Position de l’Ordre des infirmières et infirmiers du Québec Adoptée par le Conseil d’administration le 13 décembre 2012

Projets de réorganisation des soins de type « Lean santé » Position de l’Ordre des infirmières et infirmiers du Québec

 LE CONTEXTE Lors de la dernière Assemblée générale annuelle de l’Ordre des infirmières et infirmiers du Québec (OIIQ), tenue le 29 octobre 2012, l’approche « Lean santé » a été l’un des sujets abordés par des membres à la période de questions. Ces membres se sont exprimés sur ce sujet, reflétant les réactions partagées - positives comme négatives qui ont cours au Québec. Madame Régine Laurent, présidente de la Fédération interprofessionnelle de la santé du Québec, a adressé une lettre à la présidente de l’OIIQ, le 13 novembre dernier, dans laquelle elle avançait que cette méthode pourrait contrevenir au Code de déontologie des infirmières et infirmiers, notamment à l’article 21 du code qui a trait à l’indépendance professionnelle.

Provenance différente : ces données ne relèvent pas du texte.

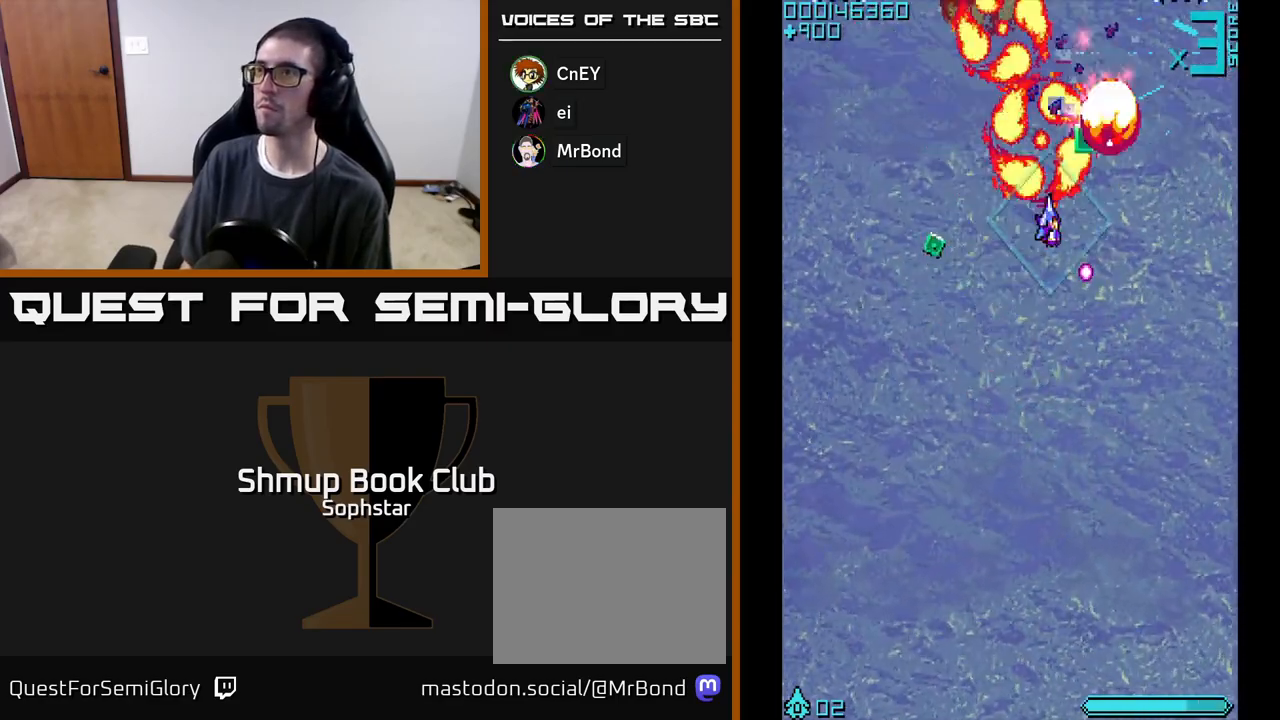
{"buttons": ["A", "DPAD_DOWN", "DPAD_LEFT"], "left_stick": "center", "events": [[50, "DPAD_UP", "down"], [117, "DPAD_RIGHT", "up"], [200, "DPAD_UP", "up"], [233, "DPAD_DOWN", "down"], [250, "DPAD_LEFT", "down"]]}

Comme cette question semble préoccuper des infirmières et infirmiers, le Conseil d’administration de l’Ordre (CA) a cru bon apporter son éclairage dans le cadre de son mandat de protection du public. Pour ce faire, l’OIIQ fait le point, dans le présent texte, sur : •

la responsabilité légale de la directrice des soins infirmiers (DSI) et du Conseil des infirmières et infirmiers (CII);



l’importance que ces deux instances soient associées étroitement à chacune des étapes de tout projet de réorganisation de soins;



le Code de déontologie des infirmières et infirmiers, particulièrement au regard de l’indépendance professionnelle.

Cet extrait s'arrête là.